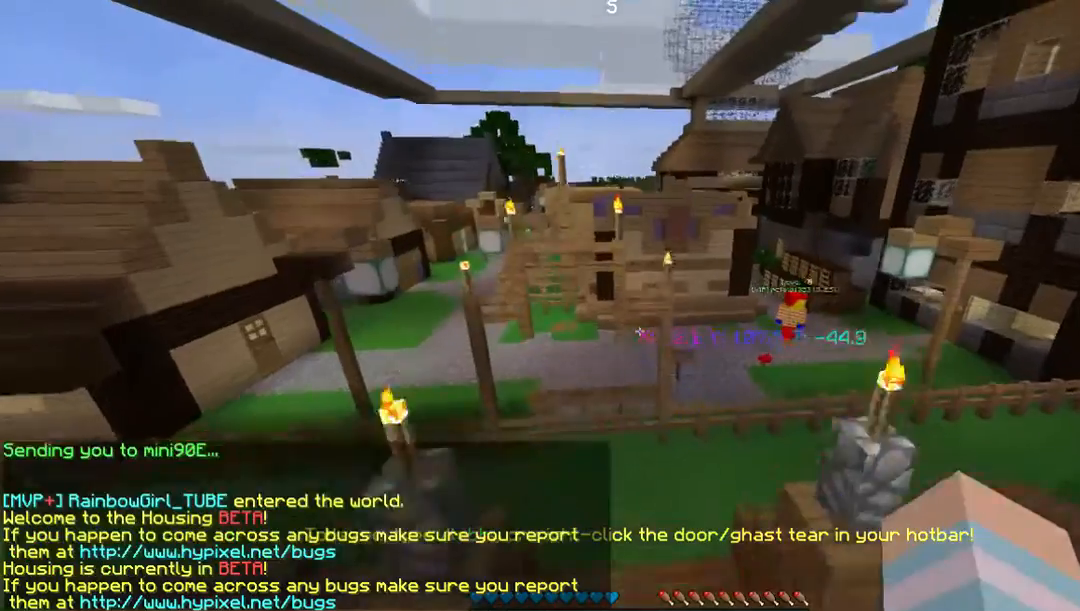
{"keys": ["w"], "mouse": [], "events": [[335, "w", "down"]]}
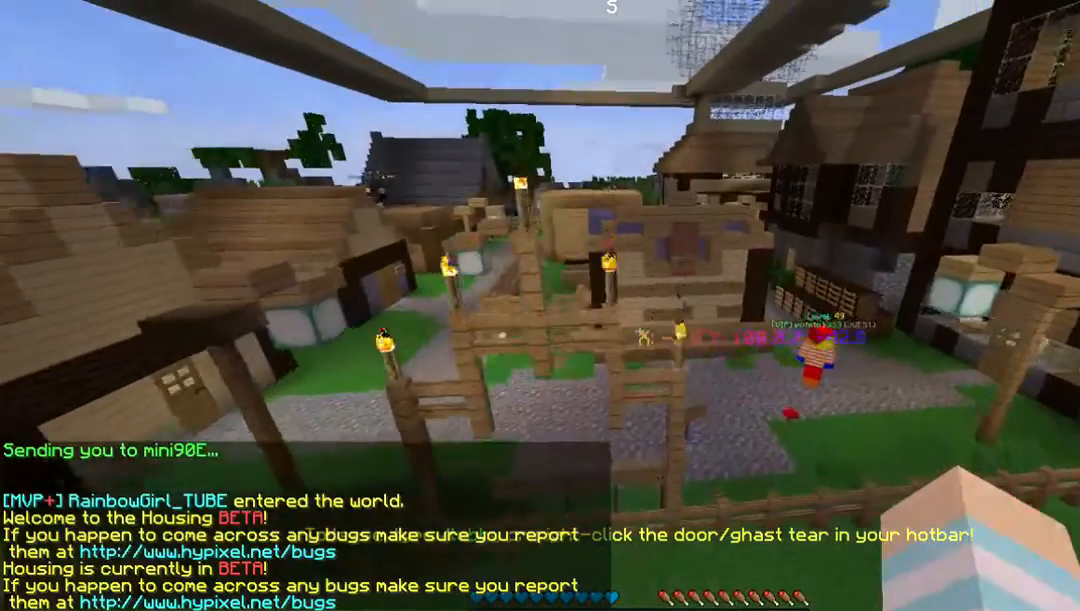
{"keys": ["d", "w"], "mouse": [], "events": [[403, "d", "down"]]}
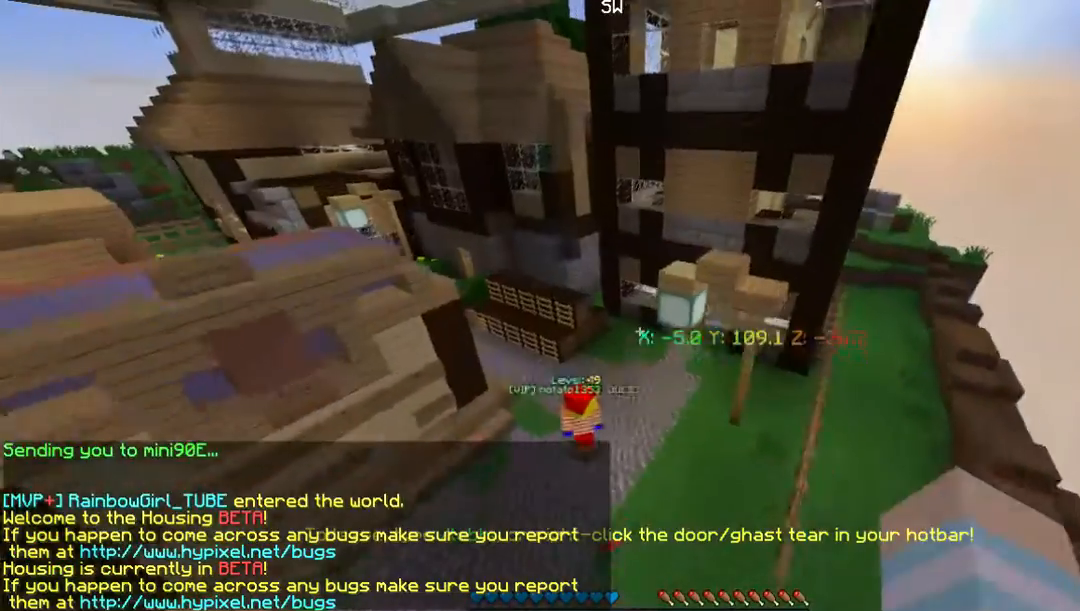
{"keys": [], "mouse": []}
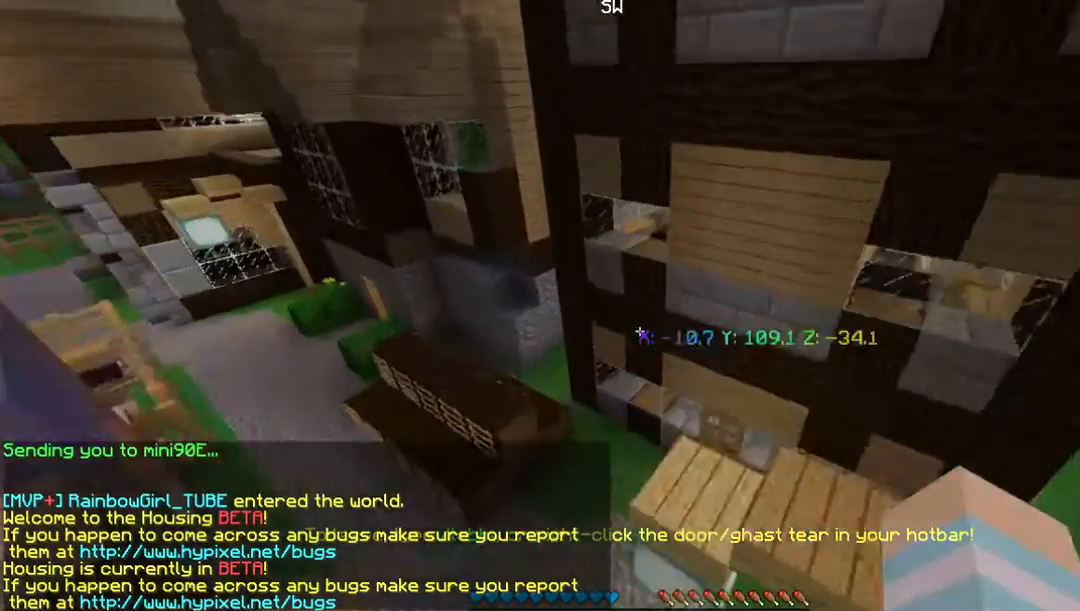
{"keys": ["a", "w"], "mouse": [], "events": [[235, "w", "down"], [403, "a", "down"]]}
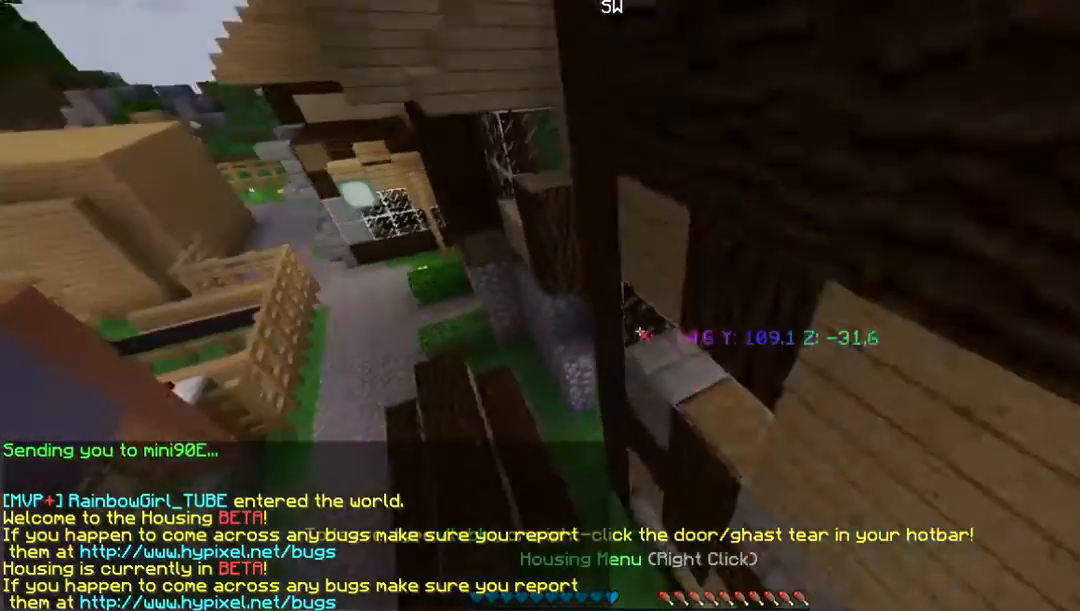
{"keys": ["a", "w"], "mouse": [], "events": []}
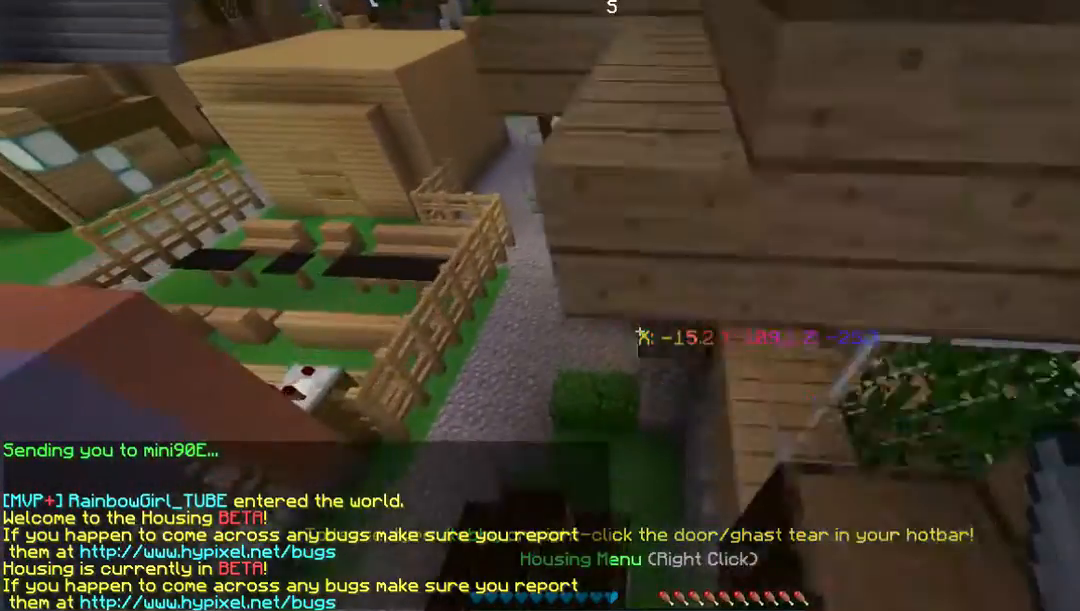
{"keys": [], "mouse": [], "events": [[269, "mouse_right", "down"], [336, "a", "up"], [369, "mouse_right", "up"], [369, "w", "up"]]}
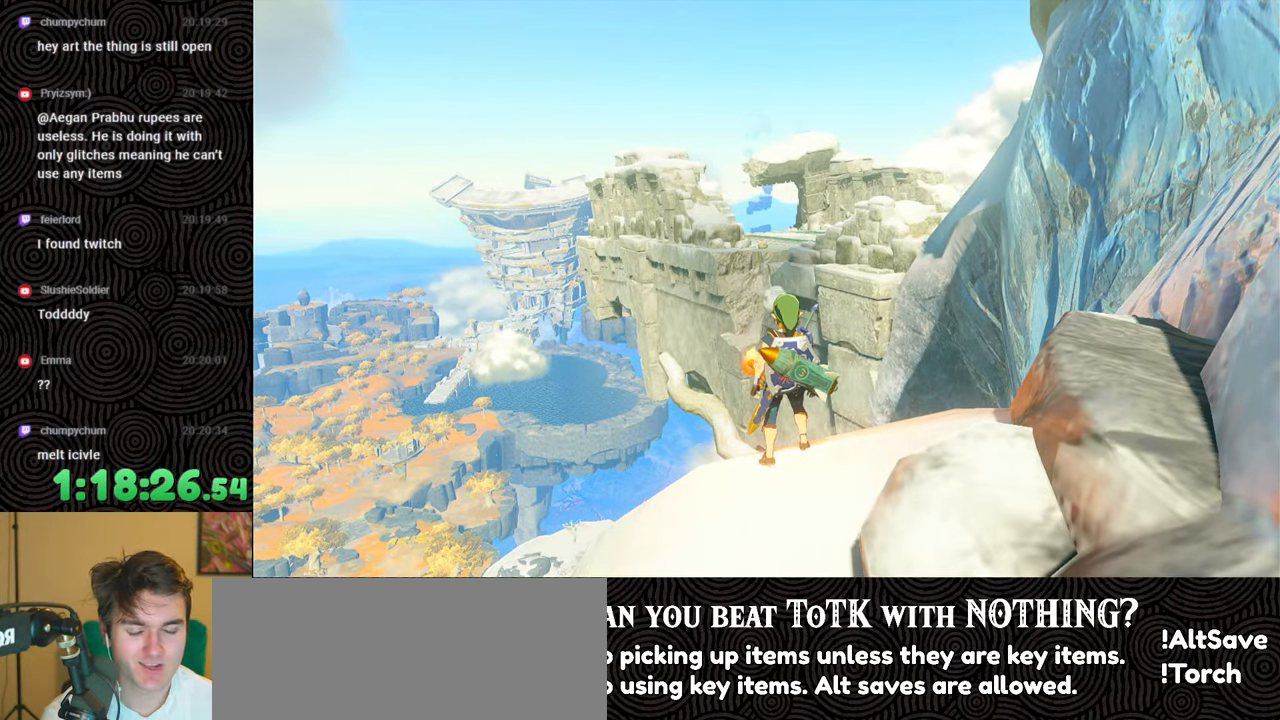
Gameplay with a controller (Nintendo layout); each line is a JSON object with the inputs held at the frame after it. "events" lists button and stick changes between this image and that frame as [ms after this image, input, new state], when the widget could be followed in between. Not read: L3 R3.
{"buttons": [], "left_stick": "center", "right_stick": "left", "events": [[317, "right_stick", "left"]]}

### ASSIGNMENT:
Please say how many lines in the records above contain the string "events", giving no other words.

### COMPLETED EXERCISE:
7